**Dataset content:**
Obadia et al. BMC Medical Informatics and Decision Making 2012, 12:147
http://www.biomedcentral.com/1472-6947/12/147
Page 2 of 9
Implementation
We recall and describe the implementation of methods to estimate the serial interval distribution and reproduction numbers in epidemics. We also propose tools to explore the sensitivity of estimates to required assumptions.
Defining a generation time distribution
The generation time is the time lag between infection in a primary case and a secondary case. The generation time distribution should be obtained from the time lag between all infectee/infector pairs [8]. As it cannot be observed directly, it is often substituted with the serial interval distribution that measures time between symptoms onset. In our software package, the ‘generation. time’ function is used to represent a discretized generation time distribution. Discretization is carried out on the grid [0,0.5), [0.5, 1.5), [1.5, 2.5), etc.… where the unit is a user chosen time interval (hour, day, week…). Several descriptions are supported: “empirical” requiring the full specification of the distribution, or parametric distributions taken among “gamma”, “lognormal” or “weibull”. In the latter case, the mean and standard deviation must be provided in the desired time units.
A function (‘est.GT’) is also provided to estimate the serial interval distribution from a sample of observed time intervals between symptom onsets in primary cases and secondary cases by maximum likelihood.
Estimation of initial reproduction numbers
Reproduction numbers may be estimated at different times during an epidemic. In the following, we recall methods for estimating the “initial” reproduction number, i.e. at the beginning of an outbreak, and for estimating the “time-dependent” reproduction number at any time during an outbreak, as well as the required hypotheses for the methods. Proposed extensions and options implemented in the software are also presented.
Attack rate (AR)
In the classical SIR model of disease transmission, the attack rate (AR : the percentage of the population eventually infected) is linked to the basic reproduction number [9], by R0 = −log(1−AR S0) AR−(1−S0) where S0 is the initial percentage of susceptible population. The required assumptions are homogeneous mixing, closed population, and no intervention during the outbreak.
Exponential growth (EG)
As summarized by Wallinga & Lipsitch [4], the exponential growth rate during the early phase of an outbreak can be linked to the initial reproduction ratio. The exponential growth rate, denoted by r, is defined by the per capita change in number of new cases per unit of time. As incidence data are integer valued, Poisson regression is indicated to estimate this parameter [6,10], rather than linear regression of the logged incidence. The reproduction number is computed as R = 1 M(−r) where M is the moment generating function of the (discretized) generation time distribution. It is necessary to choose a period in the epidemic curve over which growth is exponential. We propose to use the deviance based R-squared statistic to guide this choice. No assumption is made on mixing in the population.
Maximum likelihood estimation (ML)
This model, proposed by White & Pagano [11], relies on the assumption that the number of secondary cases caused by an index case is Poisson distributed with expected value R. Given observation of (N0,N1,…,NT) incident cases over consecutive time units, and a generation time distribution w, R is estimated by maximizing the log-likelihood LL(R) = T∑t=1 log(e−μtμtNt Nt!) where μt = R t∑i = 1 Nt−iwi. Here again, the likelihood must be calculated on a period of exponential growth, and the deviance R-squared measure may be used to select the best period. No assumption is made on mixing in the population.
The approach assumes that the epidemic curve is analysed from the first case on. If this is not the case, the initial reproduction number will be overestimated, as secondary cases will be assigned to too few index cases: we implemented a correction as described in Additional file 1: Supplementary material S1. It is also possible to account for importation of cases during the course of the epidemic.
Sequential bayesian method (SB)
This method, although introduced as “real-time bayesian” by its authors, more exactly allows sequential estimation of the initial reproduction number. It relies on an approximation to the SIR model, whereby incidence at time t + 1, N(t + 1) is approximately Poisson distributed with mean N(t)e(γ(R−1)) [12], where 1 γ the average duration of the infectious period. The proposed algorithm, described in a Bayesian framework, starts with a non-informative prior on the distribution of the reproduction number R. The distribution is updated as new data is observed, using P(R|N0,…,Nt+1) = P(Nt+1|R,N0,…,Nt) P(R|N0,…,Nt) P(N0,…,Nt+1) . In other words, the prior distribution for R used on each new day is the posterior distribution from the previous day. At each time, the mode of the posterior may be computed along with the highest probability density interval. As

**Activity:**
An exact transcription of every record above is required.

**Expected answer:**
Obadia et al. BMC Medical Informatics and Decision Making 2012, 12:147
http://www.biomedcentral.com/1472-6947/12/147
Page 2 of 9
Implementation
We recall and describe the implementation of methods to estimate the serial interval distribution and reproduction numbers in epidemics. We also propose tools to explore the sensitivity of estimates to required assumptions.
Defining a generation time distribution
The generation time is the time lag between infection in a primary case and a secondary case. The generation time distribution should be obtained from the time lag between all infectee/infector pairs [8]. As it cannot be observed directly, it is often substituted with the serial interval distribution that measures time between symptoms onset. In our software package, the ‘generation. time’ function is used to represent a discretized generation time distribution. Discretization is carried out on the grid [0,0.5), [0.5, 1.5), [1.5, 2.5), etc.… where the unit is a user chosen time interval (hour, day, week…). Several descriptions are supported: “empirical” requiring the full specification of the distribution, or parametric distributions taken among “gamma”, “lognormal” or “weibull”. In the latter case, the mean and standard deviation must be provided in the desired time units.
A function (‘est.GT’) is also provided to estimate the serial interval distribution from a sample of observed time intervals between symptom onsets in primary cases and secondary cases by maximum likelihood.
Estimation of initial reproduction numbers
Reproduction numbers may be estimated at different times during an epidemic. In the following, we recall methods for estimating the “initial” reproduction number, i.e. at the beginning of an outbreak, and for estimating the “time-dependent” reproduction number at any time during an outbreak, as well as the required hypotheses for the methods. Proposed extensions and options implemented in the software are also presented.
Attack rate (AR)
In the classical SIR model of disease transmission, the attack rate (AR : the percentage of the population eventually infected) is linked to the basic reproduction number [9], by R0 = −log(1−AR S0) AR−(1−S0) where S0 is the initial percentage of susceptible population. The required assumptions are homogeneous mixing, closed population, and no intervention during the outbreak.
Exponential growth (EG)
As summarized by Wallinga & Lipsitch [4], the exponential growth rate during the early phase of an outbreak can be linked to the initial reproduction ratio. The exponential growth rate, denoted by r, is defined by the per capita change in number of new cases per unit of time. As incidence data are integer valued, Poisson regression is indicated to estimate this parameter [6,10], rather than linear regression of the logged incidence. The reproduction number is computed as R = 1 M(−r) where M is the moment generating function of the (discretized) generation time distribution. It is necessary to choose a period in the epidemic curve over which growth is exponential. We propose to use the deviance based R-squared statistic to guide this choice. No assumption is made on mixing in the population.
Maximum likelihood estimation (ML)
This model, proposed by White & Pagano [11], relies on the assumption that the number of secondary cases caused by an index case is Poisson distributed with expected value R. Given observation of (N0,N1,…,NT) incident cases over consecutive time units, and a generation time distribution w, R is estimated by maximizing the log-likelihood LL(R) = T∑t=1 log(e−μtμtNt Nt!) where μt = R t∑i = 1 Nt−iwi. Here again, the likelihood must be calculated on a period of exponential growth, and the deviance R-squared measure may be used to select the best period. No assumption is made on mixing in the population.
The approach assumes that the epidemic curve is analysed from the first case on. If this is not the case, the initial reproduction number will be overestimated, as secondary cases will be assigned to too few index cases: we implemented a correction as described in Additional file 1: Supplementary material S1. It is also possible to account for importation of cases during the course of the epidemic.
Sequential bayesian method (SB)
This method, although introduced as “real-time bayesian” by its authors, more exactly allows sequential estimation of the initial reproduction number. It relies on an approximation to the SIR model, whereby incidence at time t + 1, N(t + 1) is approximately Poisson distributed with mean N(t)e(γ(R−1)) [12], where 1 γ the average duration of the infectious period. The proposed algorithm, described in a Bayesian framework, starts with a non-informative prior on the distribution of the reproduction number R. The distribution is updated as new data is observed, using P(R|N0,…,Nt+1) = P(Nt+1|R,N0,…,Nt) P(R|N0,…,Nt) P(N0,…,Nt+1) . In other words, the prior distribution for R used on each new day is the posterior distribution from the previous day. At each time, the mode of the posterior may be computed along with the highest probability density interval. As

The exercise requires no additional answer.